Over time, you will feel less and less deprived by using this method as it will allow you to maintain on higher amounts and therefore sustain your progress. After a certain point, you may find that you simply feel too full to increase your calories even more – and your strength in the gym will have definitely improved. It will also make it easier should you need to diet down again following the reverse diet, as you have a higher maintenance amount to make a deficit from. This is useful for yo-yo dieters in particular, as many still have weight to lose but their metabolisms are so burnt out that at the moment it is not possible to do so.  Dieting is much more than just being told to ‘eat less, move more’ for people with repressed metabolisms – there comes a stage where your body has adapted to the lower calories to such an extent that it is no longer possible to eat less or move more. Reverse dieting will allow you to ‘stoke the fire’ gradually to prevent a huge increase in weight gain. After slowly increasing your maintenance up to a calorie level of 2000+, you will be in a much better position to work towards losing weight again if that’s what you need to do.

There may be small gains you make (and weights fluctuate slightly anyway) by reverse dieting, but they will be nothing like the kind of gains often seen following a diet (tens of pounds and up) if it is not slowly transitioned out of when your metabolism is repressed. However – one thing I should mention is that if you reverse diet and you get to a stage where (even though you haven’t changed your plan for 2-3 weeks) you have gained for consecutive weeks, you may have found where your new maintenance is and may have to taper back slightly by 50-100 calories if you want to maintain where you are. Or – you could use this point as a way of helping you to increase your muscle mass!

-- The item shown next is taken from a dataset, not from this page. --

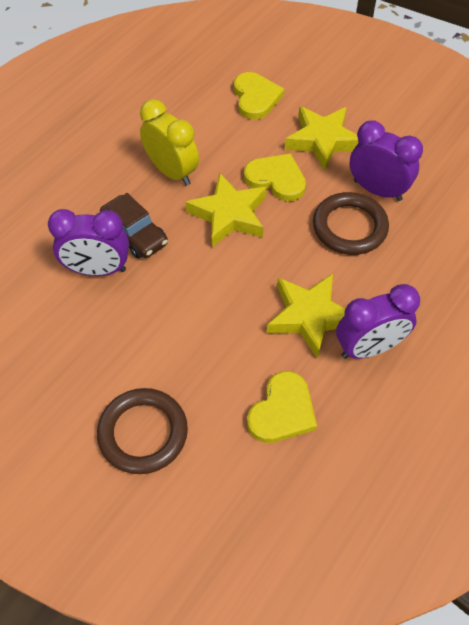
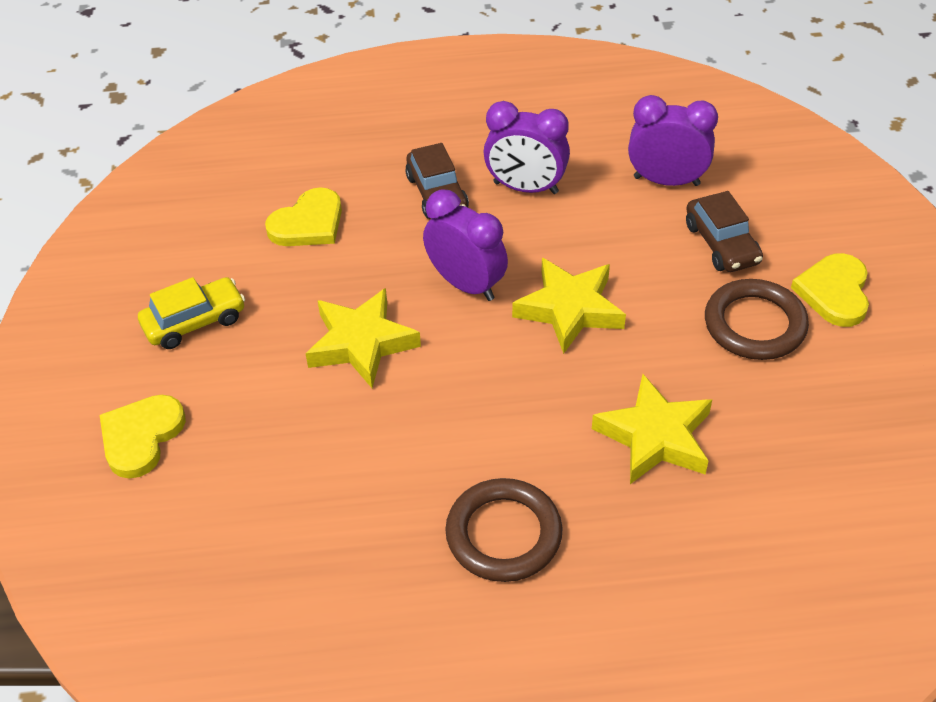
brown car: [100,193,168,259] = 1 -> [405,143,469,219] [686,191,763,272] = 2
yellow car: none = 0 -> [138,277,245,349] = 1
yellow clock: [140,99,199,186] = 1 -> none = 0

There are some negatives to reverse dieting (such as the time it takes and the continuation of meticulous macro counting over an extended period of time) which I will cover in another post, but for those of you simply looking to maintain the progress you have already made, slowly increasing your carbs and fats in the style mentioned here could be just what you need to avoid that post diet rebound. Increasing calories is often the last thing on people’s minds (especially while in the dieting mindset) when it comes to staying lean, but I promise you – it could be exactly what you need.